Pietro Perrino Comment left 20th February 2014 06:06:20
Dear Mae Wan, I am reading "Frankenstein's Cat - Cuddling Up to Biotech's Brave New Beasts", 2013, by Emily Anthes. The book tries to convince the reader that genetic engineering is the right tool for the future. I am sure you have head of it. I would like to know your thought.

Rory Short Comment left 20th February 2014 22:10:16
The 'substantial equivalence principle' is from a scientific point of view completely meaningless. Equivalence of what to what? It does not say. And what are the measurements that are being compared? It cannot say because it does not say what is to be measured and how it is to be measured. It is a phrase dreamed up by marketers not scientists and the word 'principle' was particularly included in it in order to give, fraudulently, a veneer of science to the phrase.

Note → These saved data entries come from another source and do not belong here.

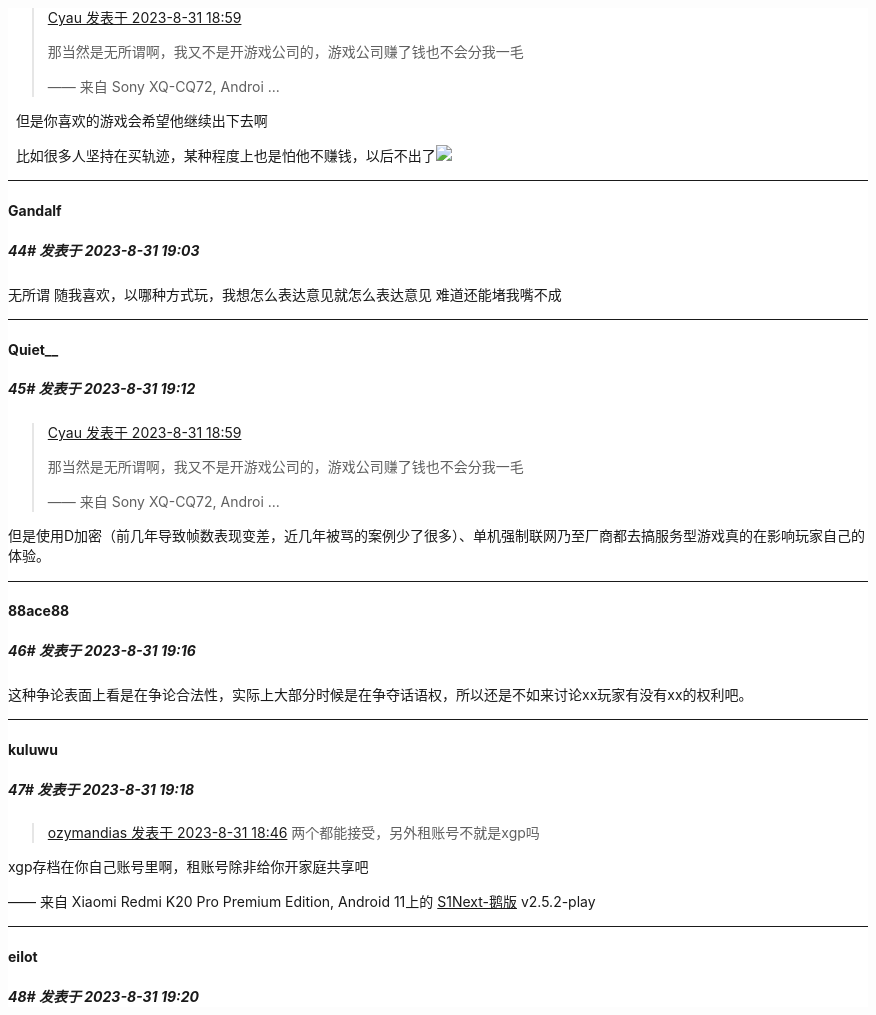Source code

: <blockquote><a href="httphttps://bbs.saraba1st.com/2b/forum.php?mod=redirect&amp;goto=findpost&amp;pid=62242930&amp;ptid=2150747" target="_blank">Cyau 发表于 2023-8-31 18:59</a>

那当然是无所谓啊，我又不是开游戏公司的，游戏公司赚了钱也不会分我一毛

—— 来自 Sony XQ-CQ72, Androi ...</blockquote>

  但是你喜欢的游戏会希望他继续出下去啊

  比如很多人坚持在买轨迹，某种程度上也是怕他不赚钱，以后不出了<img src="https://static.saraba1st.com/image/smiley/face2017/067.png" referrerpolicy="no-referrer">

*****

####  Gandalf  
##### 44#       发表于 2023-8-31 19:03

无所谓
随我喜欢，以哪种方式玩，我想怎么表达意见就怎么表达意见
难道还能堵我嘴不成

*****

####  Quiet__  
##### 45#       发表于 2023-8-31 19:12

<blockquote><a href="httphttps://bbs.saraba1st.com/2b/forum.php?mod=redirect&amp;goto=findpost&amp;pid=62242930&amp;ptid=2150747" target="_blank">Cyau 发表于 2023-8-31 18:59</a>

那当然是无所谓啊，我又不是开游戏公司的，游戏公司赚了钱也不会分我一毛

—— 来自 Sony XQ-CQ72, Androi ...</blockquote>
但是使用D加密（前几年导致帧数表现变差，近几年被骂的案例少了很多）、单机强制联网乃至厂商都去搞服务型游戏真的在影响玩家自己的体验。

*****

####  88ace88  
##### 46#       发表于 2023-8-31 19:16

这种争论表面上看是在争论合法性，实际上大部分时候是在争夺话语权，所以还是不如来讨论xx玩家有没有xx的权利吧。

*****

####  kuluwu  
##### 47#       发表于 2023-8-31 19:18

<blockquote><a href="httphttps://bbs.saraba1st.com/2b/forum.php?mod=redirect&amp;goto=findpost&amp;pid=62242750&amp;ptid=2150747" target="_blank">ozymandias 发表于 2023-8-31 18:46</a>
两个都能接受，另外租账号不就是xgp吗</blockquote>
xgp存档在你自己账号里啊，租账号除非给你开家庭共享吧

—— 来自 Xiaomi Redmi K20 Pro Premium Edition, Android 11上的 [S1Next-鹅版](https://github.com/ykrank/S1-Next/releases) v2.5.2-play

*****

####  eilot  
##### 48#       发表于 2023-8-31 19:20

Theresa Comment left 21st February 2014 21:09:14
GM foods and application of the precautionary principle in Europe Link to consultation, deadline noon 23 April: http://www.parliament.uk/business/committees/committees-a-z/commons-select/science-and-technology-committee/inquiries/parliament-2010/gm-foods-and-application-of-the-precautionary-principle-in-europe/commons-written-submission-form/

Theresa Comment left 21st February 2014 21:09:00
Following on from Pietro's comment, I have just listened to Emily Anthes being interviewed. She appears to contradict herself, admits there are important areas that she does not know about... What are my thoughts? It would be impolite to say. Listening to her was excruciatingly painful. Luckily, as you will see from the comments on this link, others (majority) are not so naive as her. http://www.wnyc.org/story/276125-franken-critters/

Todd Millions Comment left 25th February 2014 19:07:29
interesting article further to this;by Antony Samsel and Stephanie Seneff- Glyphosate pathways to modern diseases II:Celiac sprue and gluten intolerance from;Interdisilpinary toxicology 2013 vol6.The graphs are paticularly- Florence Nightengale grade- Striking. Best enjoyed on an empty stomach.If search doesn't bring it up, go to Globalresearch.ca Cheers-Hope land is now in view.